Entretien avec Etienne de Callataÿ

En pleine crise des prix de l’énergie, le moment est-il vraiment opportun pour parler de transition économique – alors que les comptes des entreprises sont plombés par les coûts énergétiques ? Pour l’économiste et investisseur durable Etienne de Callataÿ, c’est justement le moment ou jamais de changer de cap vers un nouveau paradigme économique. Un entretien… décapant, qui remet les pendules à l’heure.

La transition économique demande des efforts, le moment n’est-il pas mal choisi pour en parler ?

Le minimum minimorum est que les décisions prises dans l’urgence, pour faire face aux difficultés les plus pressantes, soient compatibles avec la transition. Ainsi, c’est une erreur d’envoyer comme signal au monde de l’entreprise que, si le prix de l’énergie continue de monter, les interventions publiques chercheront à les immuniser contre ce renchérissement. Cela n’inciterait pas les entreprises à modifier leur processus de production.

Ceux qui ont fait des efforts vont mieux s’en tirer que les autres ?

Oui, et tant mieux ! Certes, ces entreprises aussi voient leur coût augmenter, mais sensiblement moins que celles qui n’ont pas fait d’effort. Elles ont donc amélioré leur compétitivité car leurs prix de vente auront moins à augmenter. Les produits et services qui ont le contenu énergétique le plus élevé sont ceux qui vont augmenter le plus. C’est souhaitable, cela incitera les consommateurs à aller vers ce qui est moins énergivore. Je peux comprendre que les gens soient tétanisés par des changements de prix relatifs, mais les décideurs politiques doivent faire de la pédagogie.

L’énergie, c’est aussi le transport ! La transition signifie-t-elle moins de transport ?

Le transport est le plus souvent une activité hautement polluante, avec des effets sur l’environnement et la santé publique, mais les coûts sociétaux ne sont pas reflétés dans le prix des carburants. Faut-il continuer à vider nos centres-villes et de facto encourager les magasins en périphérie ? Rien ne doit stimuler le transport polluant. Un transport plus onéreux stimulera l’activité locale et le recours à des formes de transport moins polluantes.

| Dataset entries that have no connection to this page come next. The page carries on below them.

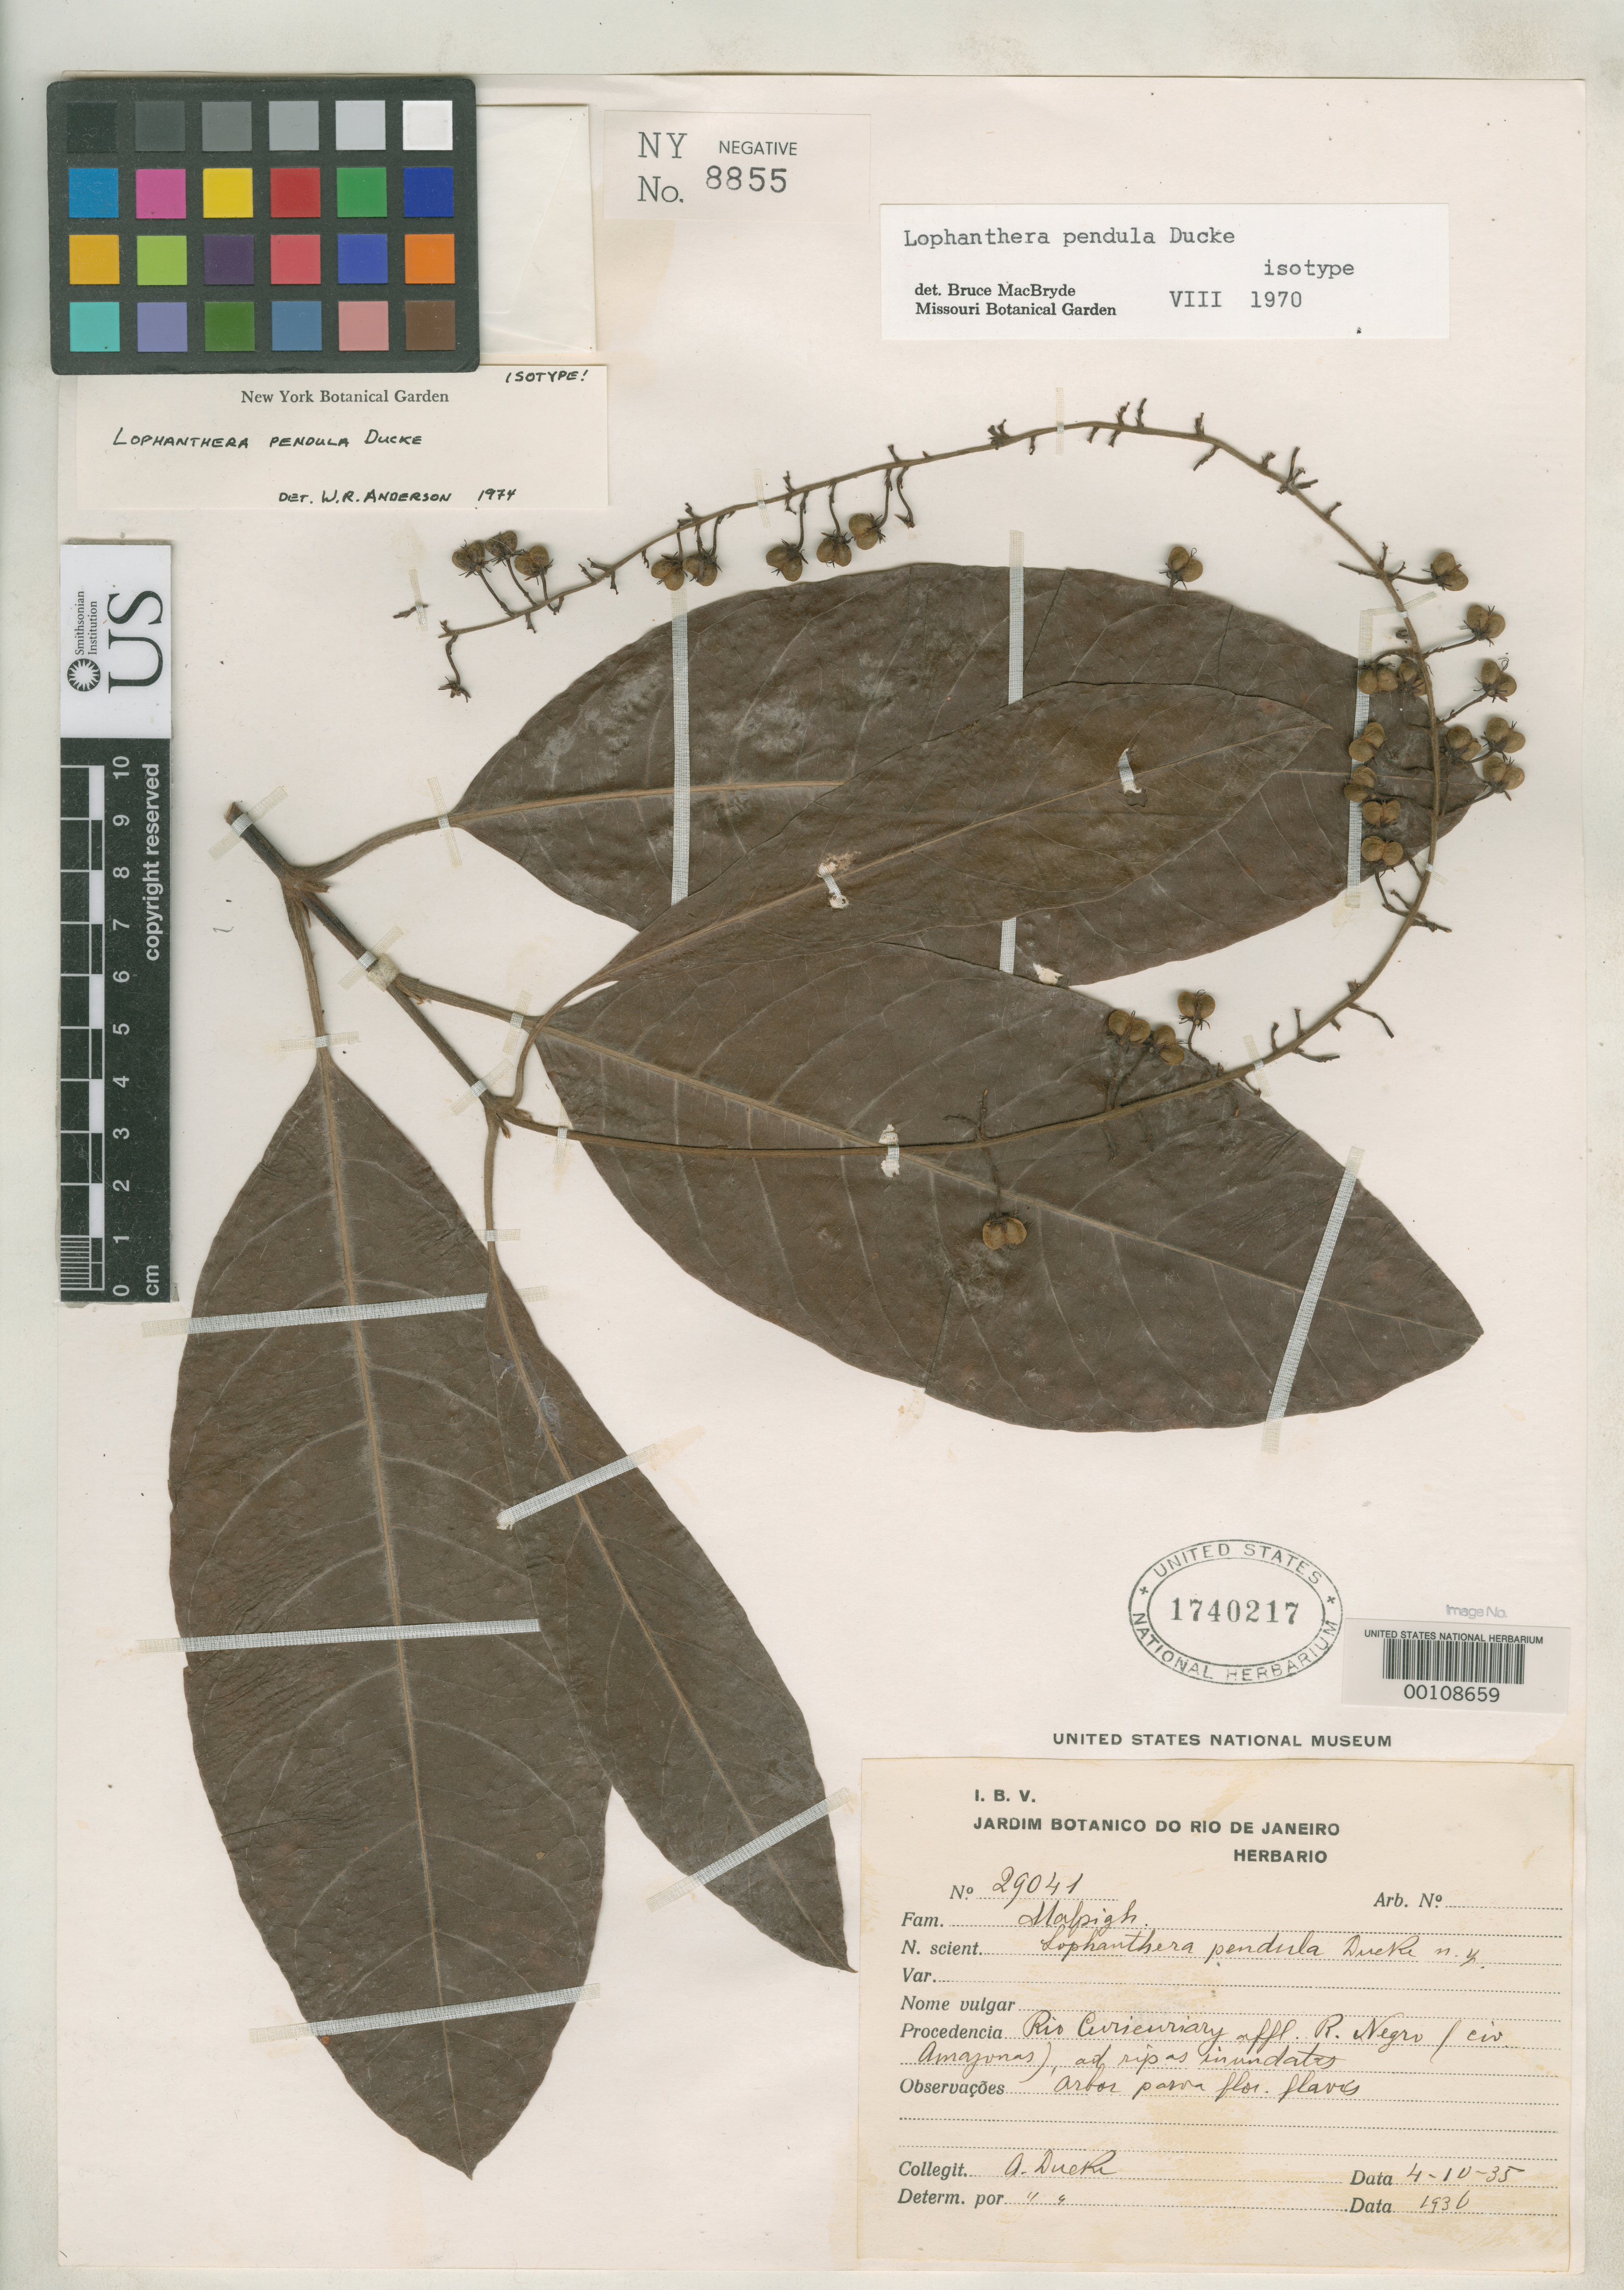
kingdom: Plantae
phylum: Tracheophyta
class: Magnoliopsida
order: Malpighiales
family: Malpighiaceae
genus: Lophanthera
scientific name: Lophanthera pendula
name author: Ducke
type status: Isotype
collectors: A. Ducke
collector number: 29041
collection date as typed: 04 Oct 1935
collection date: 1935-10-04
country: Brazil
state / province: Amazonas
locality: Rio Negro, Curicuriary.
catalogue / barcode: US 1740217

Et que faites-vous du facteur « emploi » ?

La transition est porteuse d’emploi. Pensez à la rénovation du bâti ou à une agriculture moins mécanisée. Le monde politique est souvent plus sensible à attirer un gros projet qui va générer beaucoup d’emplois d’un coup qu’à la promotion d’une multitude de petits projets bien meilleurs pour l’environnement et, au total, plus créateurs d’emplois. Certes, il y aura des activités et donc des emplois qui devront disparaître, et cela fait peur. On s’accroche aux emplois existants par manque de confiance envers notre capacité à créer de nouveaux emplois. Ayons confiance. Ainsi, l’économie circulaire est appelée à créer des emplois qui compenseront ceux perdus dans les activités destructrices.

On tient bon sur la nécessité de la transition, alors ?

Bien entendu, et même plus que jamais. Il y a les urgences sociales de l’heure, mais la question environnementale est tout autant une urgence. Si nous avions été sages, nous aurions fait notre transition sans attendre la hausse des prix énergétiques. Nous ne l’avons pas fait, et c’est dommage. Des entreprises ont changé, d’autres pas. Récompensons les premières et incitons les secondes à bouger. N’est-il pas absurde d’aider celles qui n’adoptent pas un comportement citoyen ? Aujourd’hui, cela tangue, il y aura des dégâts, et dans cette tempête, il faut protéger les plus faibles, par exemple. Mais on ne peut pas faire comme si la nécessité de changer de paradigme n’était pas là.